Tumbangnya Viktor Yanukovych dari kursi Kepresidenan Ukraine di sisi lain membawa dampak tersendiri bagi rakyat Ukraine. Rakyat Ukraine melihat pemerintahan Yanukovych yang berada di bawah bayang-bayang Russia dan rezim Vladimir Putin, sepertinya dinilai tidak demokratis dan sangat tidak memihak kepada rakyat Ukraine. Pemerintahan Yanukovych dinilai lebih seperti pemerintahan Oligarki yang hanya menguntungkan beberapa pihak dan elit tertentu.

Maka setelah runtuhnya rezim Viktor Yanukovych, banyak dari rakyat Ukraine yang menginginkan agar Ukraine menjadi lebih demokrasi dan terjauh dari politik yang dianggap tidak memihak rakyat seperti sistem pemerintahan oligarki. 

Tetapi di sisi lain langkah ini tidak terdengar bagus oleh pihak Russia dan juga Presiden Putin. Putin menganggap langkah ini justru akan membuat Ukraine menjadi condong dekat dengan negara-negara Barat. Karena menurut Putin, sistem demokrasi yang dimaksud justru lebih memperdekatkan Ukraine dengan negara-negara Barat dan menjauhkannya dari Russia dan negara-negara sekutu Russia.

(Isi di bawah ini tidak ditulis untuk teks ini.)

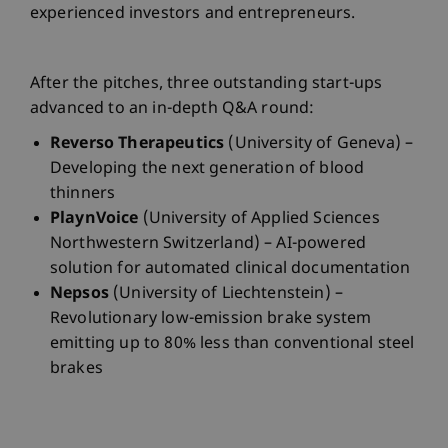
experienced investors and entrepreneurs.
After the pitches, three outstanding start-ups
advanced to an in-depth Q&A round:
Reverso Therapeutics
(University of Geneva) –
Developing the next generation of blood
thinners
PlaynVoice
(University of Applied Sciences
Northwestern Switzerland) – AI-powered
solution for automated clinical documentation
Nepsos
(University of Liechtenstein) –
Revolutionary low-emission brake system
emitting up to 80% less than conventional steel
brakes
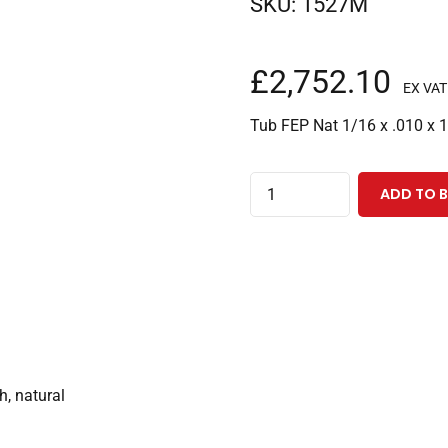
SKU:
1527M
£
2,752.10
EX VAT
Tub FEP Nat 1/16 x .010 x 
FEP
ADD TO 
Tubing
1/16"ODx0.010"IDx1000
Feet,
Natural
quantity
h, natural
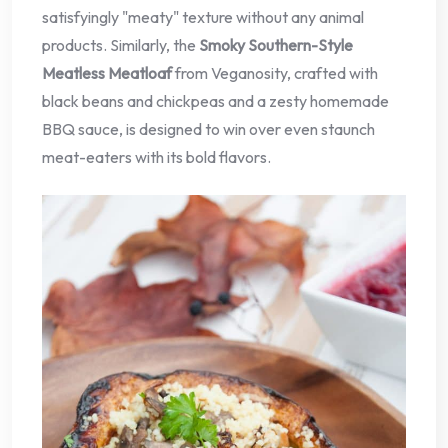
satisfyingly "meaty" texture without any animal
products. Similarly, the
Smoky Southern-Style
Meatless Meatloaf
from Veganosity, crafted with
black beans and chickpeas and a zesty homemade
BBQ sauce, is designed to win over even staunch
meat-eaters with its bold flavors.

Hal ini dapat dilihat dengan keinginan Ukraine untuk bergabung dengan organisasi-organisasi negara-negara barat seperti Uni Eropa, European Economic Community dan juga North Atlantic Treaty Organization (N.A.T.O.) atau Pakta Pertahanan Atlantik Utara, di mana langkah untuk Ukraine bergabung dengan N.A.T.O. sangatlah ditentang oleh Putin dan jika hal ini terjadi maka Russia dan juga Putin akan kehilangan pengaruhnya di Ukraine.

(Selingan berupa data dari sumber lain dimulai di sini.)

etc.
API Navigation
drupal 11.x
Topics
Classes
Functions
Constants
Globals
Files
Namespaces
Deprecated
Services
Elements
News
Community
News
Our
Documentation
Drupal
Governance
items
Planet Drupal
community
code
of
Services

Politik Air Hangat Russia 

Kapal-Kapal Russia yang terjebak oleh lautan yang membeku | Sumber Gambar: Getty Image
Kapal-Kapal Russia yang terjebak oleh lautan yang membeku | Sumber Gambar: Getty Image

Jika kita lihat di peta dunia, Rusia secara geografis terletak di daerah dengan iklim dingin. Russia memang memiliki garis pantai yang panjang, namun seluruh garis pantai Russia sebagian besar terletak di belahan bumi utara. Garis pantai ini juga tergolong tidak efektif dikarenakan lokasinya yang jauh dan karena tingkat kedinginan yang tiggi maka hampir setiap enam bulan sekali perairan di garis pantai tersebut selalu membeku sehingga sangatlah tidak bagus untuk menjadi lokasi pelabuhan, terutama untuk pelabuhan perdagangan.

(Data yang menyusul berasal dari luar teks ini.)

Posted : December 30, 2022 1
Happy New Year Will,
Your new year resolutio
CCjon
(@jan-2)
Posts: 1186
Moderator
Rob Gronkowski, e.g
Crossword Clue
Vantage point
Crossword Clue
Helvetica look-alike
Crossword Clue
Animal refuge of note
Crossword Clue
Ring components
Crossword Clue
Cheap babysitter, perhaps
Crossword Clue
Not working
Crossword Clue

Akibatnya beberapa pelabuhan-pelabuhan di Russia tidak dapat beroperasi ketika musim dingin, akibat dari musim dingin yang sangat ekstrim yang dapat membekukan perairan di daerah pelabuhan-pelabuhan Russia. Tidak hanya membekukan perairan, namun kapal-kapal yang sedang berlayar di daerah dengan iklim dingin yang sangat ekstrim tersebut juga dapat terperangkap oleh air yang sudah membeku ketika musim dingin tiba. 

Russia hanya memiliki satu pelabuhan yang memungkinkan untuk digunakan ketika musim dingin, yaitu pelabuhan yang terletak di Kota Vladivostok yang dapat dioperasikan ketika musim dingin. Hal ini lah yang menyebabkan Russia sangat membutuhkan pelabuhan yang dapat digunakan ketika musim dingin sedang melanda sebagian besar wilayah Russia. Maka dari itu, Russia terus gencar dalam mengejar kebijakan guna mencari pelabuhan yang dapat dioperasikan pada saat musim dingin, oleh apa yang dulu dikenal sebagai “Politik Air Hangat.”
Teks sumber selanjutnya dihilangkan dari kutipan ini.